= Guy Logiest =

Belgian military officer in Rwanda (1912–1991)

Guillaume "Guy" Logiest (1912–1991) was a Belgian military officer. He served in colonial Rwanda as Belgium's top-ranking colonial official, the special military resident from 1959–1962 and High Representative (1962). Under his guidance, the political framework was laid for democratic elections in 1962 and independence of the country on 1 July that year.

==Career==
Guillaume Logiest was born in Ghent, Belgium to a French-speaking family. He was called Guy by his family and associates. He entered the military as a young man and made his career there.

He was assigned to colonial Rwanda as the highest-ranking military officer. Belgium had assigned military officers as its top colonial administrators in the colony. From 1959 to 1962, Logiest served as special military resident, and High Representative (1962) of Rwanda. In 1959 the Hutu majority overthrew the Tutsi monarchy in the Rwandan Revolution. It had controlled much of the country for centuries. Although in the minority, the Tutsi had been favored by the German and Belgian colonial administrations.

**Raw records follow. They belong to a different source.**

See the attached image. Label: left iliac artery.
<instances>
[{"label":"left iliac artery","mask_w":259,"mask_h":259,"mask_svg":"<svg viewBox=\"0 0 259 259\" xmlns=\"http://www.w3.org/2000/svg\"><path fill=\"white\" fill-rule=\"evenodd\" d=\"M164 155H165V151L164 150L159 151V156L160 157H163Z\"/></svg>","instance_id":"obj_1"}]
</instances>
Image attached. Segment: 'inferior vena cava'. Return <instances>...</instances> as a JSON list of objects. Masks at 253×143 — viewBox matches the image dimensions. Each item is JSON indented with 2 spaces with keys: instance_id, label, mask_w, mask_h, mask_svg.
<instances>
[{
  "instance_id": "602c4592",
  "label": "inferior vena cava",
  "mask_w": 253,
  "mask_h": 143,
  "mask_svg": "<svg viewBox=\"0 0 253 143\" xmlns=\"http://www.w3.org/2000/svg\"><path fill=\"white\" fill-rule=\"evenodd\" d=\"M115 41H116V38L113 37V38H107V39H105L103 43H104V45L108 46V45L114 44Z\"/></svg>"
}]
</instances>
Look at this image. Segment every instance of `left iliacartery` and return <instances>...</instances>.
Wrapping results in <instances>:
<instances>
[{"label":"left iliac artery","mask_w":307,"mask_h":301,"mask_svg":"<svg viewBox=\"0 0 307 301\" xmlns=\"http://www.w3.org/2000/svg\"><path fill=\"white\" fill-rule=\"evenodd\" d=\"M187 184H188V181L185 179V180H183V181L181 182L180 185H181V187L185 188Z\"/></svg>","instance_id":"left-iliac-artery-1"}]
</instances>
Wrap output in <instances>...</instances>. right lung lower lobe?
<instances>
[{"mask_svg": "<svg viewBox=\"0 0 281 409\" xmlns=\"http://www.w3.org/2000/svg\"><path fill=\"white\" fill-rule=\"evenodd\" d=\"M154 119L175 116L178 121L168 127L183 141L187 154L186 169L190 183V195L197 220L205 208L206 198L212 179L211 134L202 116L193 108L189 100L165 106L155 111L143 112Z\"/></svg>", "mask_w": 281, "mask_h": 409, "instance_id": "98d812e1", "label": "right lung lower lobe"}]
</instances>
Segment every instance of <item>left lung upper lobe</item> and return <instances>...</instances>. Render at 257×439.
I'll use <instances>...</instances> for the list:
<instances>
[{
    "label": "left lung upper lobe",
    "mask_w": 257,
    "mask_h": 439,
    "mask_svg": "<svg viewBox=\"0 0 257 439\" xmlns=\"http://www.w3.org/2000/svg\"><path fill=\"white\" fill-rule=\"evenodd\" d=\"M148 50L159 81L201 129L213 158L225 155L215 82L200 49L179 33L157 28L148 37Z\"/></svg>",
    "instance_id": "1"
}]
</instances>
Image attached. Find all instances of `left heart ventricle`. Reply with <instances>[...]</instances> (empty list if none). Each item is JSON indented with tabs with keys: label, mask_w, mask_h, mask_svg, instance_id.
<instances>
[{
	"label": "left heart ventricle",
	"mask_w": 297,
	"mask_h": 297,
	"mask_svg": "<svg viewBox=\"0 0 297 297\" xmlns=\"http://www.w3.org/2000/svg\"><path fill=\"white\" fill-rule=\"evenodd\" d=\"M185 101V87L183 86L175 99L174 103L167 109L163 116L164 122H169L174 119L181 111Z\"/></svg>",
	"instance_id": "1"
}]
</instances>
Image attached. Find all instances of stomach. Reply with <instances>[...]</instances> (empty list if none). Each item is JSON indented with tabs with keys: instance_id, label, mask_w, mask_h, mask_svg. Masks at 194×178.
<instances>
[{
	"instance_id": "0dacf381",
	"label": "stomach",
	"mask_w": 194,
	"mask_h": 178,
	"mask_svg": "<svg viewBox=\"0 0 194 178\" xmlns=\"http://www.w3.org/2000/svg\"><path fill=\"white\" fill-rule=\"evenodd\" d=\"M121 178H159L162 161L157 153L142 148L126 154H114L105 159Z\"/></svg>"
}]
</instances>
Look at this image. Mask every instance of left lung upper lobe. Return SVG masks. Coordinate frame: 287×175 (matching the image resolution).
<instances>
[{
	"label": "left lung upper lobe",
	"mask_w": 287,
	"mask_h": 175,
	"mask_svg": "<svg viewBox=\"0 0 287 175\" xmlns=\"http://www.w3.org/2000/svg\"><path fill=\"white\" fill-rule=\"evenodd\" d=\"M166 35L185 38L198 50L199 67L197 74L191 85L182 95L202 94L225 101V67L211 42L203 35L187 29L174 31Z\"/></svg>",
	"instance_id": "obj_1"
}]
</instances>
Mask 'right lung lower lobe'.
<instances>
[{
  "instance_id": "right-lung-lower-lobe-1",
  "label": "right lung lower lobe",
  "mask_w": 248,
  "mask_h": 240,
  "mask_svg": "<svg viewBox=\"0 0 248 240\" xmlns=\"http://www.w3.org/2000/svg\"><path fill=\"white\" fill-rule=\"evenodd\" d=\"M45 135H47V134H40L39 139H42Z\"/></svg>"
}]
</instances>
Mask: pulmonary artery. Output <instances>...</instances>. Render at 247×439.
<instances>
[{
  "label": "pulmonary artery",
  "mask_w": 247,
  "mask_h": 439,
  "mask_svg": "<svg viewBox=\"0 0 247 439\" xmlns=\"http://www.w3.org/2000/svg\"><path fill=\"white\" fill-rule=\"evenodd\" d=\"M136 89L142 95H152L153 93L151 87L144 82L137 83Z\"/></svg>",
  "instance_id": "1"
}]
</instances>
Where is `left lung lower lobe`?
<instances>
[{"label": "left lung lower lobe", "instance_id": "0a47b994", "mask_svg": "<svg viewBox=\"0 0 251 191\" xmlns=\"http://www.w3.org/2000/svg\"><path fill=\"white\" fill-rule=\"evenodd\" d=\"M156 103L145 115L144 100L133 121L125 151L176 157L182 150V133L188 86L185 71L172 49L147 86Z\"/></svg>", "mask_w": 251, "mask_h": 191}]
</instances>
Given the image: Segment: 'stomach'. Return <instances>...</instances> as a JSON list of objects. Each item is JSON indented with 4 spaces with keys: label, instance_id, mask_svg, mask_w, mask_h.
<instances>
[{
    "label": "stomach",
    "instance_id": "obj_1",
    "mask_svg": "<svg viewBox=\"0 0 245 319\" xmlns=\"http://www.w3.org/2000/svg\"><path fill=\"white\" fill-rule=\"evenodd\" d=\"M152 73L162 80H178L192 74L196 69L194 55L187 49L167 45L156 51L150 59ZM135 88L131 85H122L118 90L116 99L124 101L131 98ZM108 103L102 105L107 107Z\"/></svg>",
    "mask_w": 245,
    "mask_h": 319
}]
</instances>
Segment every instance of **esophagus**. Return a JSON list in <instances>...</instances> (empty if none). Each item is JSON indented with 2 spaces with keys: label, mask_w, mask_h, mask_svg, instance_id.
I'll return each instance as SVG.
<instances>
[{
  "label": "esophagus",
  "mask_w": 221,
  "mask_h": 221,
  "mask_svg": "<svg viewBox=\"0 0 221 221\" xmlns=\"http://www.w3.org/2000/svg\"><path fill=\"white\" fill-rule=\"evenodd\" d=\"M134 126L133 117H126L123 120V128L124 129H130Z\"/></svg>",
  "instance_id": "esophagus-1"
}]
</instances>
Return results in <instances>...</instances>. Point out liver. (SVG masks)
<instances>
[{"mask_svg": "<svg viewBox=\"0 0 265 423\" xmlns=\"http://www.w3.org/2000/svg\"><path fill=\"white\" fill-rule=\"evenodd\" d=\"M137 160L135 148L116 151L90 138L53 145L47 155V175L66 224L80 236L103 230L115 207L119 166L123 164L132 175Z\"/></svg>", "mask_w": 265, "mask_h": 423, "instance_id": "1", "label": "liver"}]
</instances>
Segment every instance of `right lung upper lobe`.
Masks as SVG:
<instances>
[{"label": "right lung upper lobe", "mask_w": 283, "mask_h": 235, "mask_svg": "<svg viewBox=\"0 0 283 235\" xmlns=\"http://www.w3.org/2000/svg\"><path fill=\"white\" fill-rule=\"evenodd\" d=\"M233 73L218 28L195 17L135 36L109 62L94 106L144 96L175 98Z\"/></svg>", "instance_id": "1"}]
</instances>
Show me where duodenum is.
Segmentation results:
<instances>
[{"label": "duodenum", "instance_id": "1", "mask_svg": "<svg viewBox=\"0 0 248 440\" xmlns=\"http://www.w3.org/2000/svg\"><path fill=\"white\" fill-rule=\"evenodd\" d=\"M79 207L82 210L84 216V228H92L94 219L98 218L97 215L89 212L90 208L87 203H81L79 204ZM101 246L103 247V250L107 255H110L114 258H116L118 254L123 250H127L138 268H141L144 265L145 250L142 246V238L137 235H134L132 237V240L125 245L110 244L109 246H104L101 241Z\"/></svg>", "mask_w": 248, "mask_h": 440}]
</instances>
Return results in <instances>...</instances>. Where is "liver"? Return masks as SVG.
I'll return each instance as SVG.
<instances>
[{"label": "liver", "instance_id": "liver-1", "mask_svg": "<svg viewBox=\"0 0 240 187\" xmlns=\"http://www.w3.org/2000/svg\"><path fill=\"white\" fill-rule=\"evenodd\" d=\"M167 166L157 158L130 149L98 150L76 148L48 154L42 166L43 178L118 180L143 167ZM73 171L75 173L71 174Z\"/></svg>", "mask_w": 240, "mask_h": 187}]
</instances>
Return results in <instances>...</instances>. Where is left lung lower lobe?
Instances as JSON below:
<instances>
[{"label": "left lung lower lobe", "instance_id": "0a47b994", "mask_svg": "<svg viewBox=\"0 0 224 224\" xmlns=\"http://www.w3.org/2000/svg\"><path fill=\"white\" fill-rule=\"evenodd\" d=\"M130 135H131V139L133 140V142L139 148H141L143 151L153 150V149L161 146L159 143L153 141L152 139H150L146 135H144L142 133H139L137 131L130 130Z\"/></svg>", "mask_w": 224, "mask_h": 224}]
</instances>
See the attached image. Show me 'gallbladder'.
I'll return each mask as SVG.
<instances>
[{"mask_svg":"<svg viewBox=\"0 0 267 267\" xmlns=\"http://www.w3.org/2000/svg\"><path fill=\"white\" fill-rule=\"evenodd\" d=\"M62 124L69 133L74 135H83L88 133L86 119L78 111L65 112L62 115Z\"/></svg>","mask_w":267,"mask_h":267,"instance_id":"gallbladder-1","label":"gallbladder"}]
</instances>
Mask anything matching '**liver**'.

During the years when Rwanda was developing institutions to gain independence from colonial rule, Logiest helped guide the creation of a political framework for administration. This included preparation for elections, with the expected result that the Hutu majority would take power. Until Rwanda's full independence in 1962, Logiest continued to serve as Belgium's highest official representative in Rwanda.
Later Logiest also was head of the Belgian military mission to the Congo, where he actively countered popular supporters of deceased Patrice Lumumba.